Direction 1: Rewrite the listing from the line containing "example h=10 m=2." down to the line containing "Time read: h=8 m=25 s=24", changing "For the purposes of this report" to "In this report" and leaving everything else untouched.

Text:
---*---
Because little was known about the region, the elements of its climate, citrus, water, and general ideas about illness and health, Stowe was possibly first among several authors and advertising schemes that portrayed Florida as an exotic place of natural wonders and powers that could rejuvenate frail health. What travel writers published on Florida were exaggerated claims, readily accepted by audiences hungry for escapist literature.[25] Biographer Forrest Wilson considers the finished product, Palmetto Leaves—published in 1873—to be the first promotional writing about Florida ever. Occasionally letters about the state were printed in local newspapers in the North, but because Florida was still very much a rugged wilderness, Northerners really had no concept of what the region was like.[26] Rather besotted with the marvelous properties she saw in the orange, Stowe intended to call the book Orange Blossoms, but changed the title to better express the plant that proliferated the region the most.[22]

Subject and themes[edit]

Duty and calling[edit]

Stowe was fascinated with oranges, calling them "golden apples" and using them as a metaphor for the duty she was called to do in Florida.
---*---
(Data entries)
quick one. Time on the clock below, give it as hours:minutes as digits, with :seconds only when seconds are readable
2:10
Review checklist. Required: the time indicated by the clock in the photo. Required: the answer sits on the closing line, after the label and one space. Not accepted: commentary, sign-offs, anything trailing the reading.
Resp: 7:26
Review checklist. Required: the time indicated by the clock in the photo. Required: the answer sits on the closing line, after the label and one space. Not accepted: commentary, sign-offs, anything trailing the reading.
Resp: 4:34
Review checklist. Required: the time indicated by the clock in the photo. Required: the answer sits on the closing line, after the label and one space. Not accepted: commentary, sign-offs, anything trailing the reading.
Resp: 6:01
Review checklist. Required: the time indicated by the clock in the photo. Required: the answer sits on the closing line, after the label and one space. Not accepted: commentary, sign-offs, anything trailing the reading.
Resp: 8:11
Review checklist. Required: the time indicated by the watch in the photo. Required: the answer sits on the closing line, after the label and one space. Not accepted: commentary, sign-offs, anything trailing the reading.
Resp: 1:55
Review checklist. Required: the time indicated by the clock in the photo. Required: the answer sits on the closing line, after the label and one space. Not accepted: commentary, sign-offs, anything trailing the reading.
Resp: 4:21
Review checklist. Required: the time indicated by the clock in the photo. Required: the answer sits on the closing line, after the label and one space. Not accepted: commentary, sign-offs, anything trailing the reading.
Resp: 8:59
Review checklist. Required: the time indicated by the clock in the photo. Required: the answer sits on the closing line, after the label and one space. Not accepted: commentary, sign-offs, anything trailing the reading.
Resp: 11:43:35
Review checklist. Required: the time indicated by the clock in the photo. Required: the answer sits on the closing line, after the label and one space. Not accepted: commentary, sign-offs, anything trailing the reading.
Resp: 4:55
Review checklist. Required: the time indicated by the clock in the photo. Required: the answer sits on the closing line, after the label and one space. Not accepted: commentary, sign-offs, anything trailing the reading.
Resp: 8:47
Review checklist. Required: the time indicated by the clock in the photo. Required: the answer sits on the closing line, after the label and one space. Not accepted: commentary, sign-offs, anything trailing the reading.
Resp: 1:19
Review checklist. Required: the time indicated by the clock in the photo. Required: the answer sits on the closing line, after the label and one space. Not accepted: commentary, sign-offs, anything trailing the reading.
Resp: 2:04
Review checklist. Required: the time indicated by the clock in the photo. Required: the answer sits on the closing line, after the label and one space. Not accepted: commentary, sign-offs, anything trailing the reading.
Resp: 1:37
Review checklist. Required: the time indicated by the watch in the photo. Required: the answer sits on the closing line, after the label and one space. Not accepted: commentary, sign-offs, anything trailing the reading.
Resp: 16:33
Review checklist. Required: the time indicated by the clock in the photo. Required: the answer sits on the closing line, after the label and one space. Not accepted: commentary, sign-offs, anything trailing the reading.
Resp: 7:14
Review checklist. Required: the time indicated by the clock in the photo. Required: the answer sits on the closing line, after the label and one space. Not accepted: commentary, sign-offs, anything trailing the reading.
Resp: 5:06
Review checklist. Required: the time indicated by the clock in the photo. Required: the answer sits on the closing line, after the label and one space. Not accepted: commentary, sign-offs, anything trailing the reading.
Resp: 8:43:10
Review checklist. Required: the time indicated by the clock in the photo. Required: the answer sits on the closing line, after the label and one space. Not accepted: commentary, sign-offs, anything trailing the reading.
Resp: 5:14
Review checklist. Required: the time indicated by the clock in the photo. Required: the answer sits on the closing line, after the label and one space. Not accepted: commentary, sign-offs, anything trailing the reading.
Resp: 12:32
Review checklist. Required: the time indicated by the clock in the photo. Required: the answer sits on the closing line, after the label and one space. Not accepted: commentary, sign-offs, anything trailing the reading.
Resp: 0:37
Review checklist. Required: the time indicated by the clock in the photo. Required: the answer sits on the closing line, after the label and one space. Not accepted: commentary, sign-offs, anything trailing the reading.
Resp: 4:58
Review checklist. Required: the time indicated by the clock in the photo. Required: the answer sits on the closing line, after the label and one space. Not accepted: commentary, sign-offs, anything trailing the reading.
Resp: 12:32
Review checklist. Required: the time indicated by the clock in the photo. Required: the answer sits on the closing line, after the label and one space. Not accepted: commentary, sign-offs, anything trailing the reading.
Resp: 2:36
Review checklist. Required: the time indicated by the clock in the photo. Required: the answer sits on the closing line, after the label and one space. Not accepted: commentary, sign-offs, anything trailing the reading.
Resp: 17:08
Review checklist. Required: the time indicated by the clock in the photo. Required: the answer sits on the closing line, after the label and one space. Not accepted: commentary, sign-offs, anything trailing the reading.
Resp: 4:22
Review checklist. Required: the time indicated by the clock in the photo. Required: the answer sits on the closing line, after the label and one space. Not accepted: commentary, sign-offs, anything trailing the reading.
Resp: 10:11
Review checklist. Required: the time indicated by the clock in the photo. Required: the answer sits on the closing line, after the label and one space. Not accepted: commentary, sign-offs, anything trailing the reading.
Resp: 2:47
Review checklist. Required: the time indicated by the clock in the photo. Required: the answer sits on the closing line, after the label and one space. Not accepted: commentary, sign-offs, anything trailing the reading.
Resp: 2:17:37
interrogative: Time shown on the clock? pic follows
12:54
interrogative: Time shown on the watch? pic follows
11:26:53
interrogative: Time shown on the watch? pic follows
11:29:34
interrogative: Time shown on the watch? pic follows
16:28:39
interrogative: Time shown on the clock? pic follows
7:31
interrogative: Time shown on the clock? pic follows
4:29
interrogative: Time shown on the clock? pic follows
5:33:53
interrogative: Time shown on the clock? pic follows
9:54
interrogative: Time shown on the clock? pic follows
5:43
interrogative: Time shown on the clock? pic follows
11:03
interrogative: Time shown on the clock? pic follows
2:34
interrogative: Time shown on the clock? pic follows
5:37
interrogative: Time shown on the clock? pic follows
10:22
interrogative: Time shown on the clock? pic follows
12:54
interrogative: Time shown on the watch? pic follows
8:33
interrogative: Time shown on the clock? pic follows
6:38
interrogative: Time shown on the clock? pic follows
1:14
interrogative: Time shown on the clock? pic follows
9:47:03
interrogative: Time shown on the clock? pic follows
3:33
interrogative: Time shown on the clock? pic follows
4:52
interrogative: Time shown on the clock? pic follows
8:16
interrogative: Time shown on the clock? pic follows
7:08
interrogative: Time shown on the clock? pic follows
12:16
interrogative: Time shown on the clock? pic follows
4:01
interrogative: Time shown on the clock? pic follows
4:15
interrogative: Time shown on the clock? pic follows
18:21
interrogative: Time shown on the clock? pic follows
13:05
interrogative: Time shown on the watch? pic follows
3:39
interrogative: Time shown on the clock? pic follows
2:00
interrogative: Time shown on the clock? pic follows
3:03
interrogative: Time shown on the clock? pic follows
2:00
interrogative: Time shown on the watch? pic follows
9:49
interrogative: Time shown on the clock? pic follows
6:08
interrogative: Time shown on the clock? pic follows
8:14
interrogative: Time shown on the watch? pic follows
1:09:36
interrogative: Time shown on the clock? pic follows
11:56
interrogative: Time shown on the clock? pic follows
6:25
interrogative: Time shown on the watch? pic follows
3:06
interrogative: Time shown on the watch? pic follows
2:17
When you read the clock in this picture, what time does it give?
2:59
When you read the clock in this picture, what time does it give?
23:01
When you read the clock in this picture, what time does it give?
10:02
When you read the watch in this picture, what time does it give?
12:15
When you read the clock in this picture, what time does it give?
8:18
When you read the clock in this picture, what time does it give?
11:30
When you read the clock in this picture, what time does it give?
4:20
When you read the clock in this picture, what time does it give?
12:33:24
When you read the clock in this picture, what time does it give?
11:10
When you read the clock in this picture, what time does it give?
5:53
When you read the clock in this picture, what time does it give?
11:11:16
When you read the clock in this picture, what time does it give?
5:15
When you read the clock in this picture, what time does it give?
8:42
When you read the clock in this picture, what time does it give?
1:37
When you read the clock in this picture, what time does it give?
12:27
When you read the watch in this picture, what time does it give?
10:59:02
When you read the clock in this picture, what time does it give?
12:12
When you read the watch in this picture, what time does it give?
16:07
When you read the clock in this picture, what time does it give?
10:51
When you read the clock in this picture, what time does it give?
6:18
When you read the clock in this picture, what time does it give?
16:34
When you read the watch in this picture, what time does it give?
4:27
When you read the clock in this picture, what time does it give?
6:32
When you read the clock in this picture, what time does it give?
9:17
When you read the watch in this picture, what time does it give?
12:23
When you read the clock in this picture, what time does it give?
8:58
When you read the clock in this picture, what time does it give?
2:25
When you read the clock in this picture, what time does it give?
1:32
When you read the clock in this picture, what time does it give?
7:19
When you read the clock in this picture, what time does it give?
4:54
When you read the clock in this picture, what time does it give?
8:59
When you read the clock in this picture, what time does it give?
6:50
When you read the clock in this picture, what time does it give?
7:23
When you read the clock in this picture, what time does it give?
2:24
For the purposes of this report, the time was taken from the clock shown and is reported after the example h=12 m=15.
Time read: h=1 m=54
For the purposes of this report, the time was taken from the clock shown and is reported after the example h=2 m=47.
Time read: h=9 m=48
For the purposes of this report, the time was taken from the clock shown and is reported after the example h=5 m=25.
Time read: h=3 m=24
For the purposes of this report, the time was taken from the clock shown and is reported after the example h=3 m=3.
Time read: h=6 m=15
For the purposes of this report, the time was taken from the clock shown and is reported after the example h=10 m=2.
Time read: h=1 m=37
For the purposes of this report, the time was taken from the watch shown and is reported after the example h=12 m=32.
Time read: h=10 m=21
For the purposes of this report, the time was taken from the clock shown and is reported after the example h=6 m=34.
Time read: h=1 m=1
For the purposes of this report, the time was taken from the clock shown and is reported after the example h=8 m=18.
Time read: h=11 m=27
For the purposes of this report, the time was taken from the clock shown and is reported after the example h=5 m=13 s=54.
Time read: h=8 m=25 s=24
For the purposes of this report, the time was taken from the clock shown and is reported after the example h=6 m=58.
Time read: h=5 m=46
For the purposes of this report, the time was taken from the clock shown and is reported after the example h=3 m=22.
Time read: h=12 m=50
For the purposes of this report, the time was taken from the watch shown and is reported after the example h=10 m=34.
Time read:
---*---
Direction 2: In the text on Palmetto Leaves, what title did Stowe first intend to give the book?

Right answer 1:
In this report, the time was taken from the clock shown and is reported after the example h=10 m=2.
Time read: h=1 m=37
In this report, the time was taken from the watch shown and is reported after the example h=12 m=32.
Time read: h=10 m=21
In this report, the time was taken from the clock shown and is reported after the example h=6 m=34.
Time read: h=1 m=1
In this report, the time was taken from the clock shown and is reported after the example h=8 m=18.
Time read: h=11 m=27
In this report, the time was taken from the clock shown and is reported after the example h=5 m=13 s=54.
Time read: h=8 m=25 s=24

Right answer 2: Orange Blossoms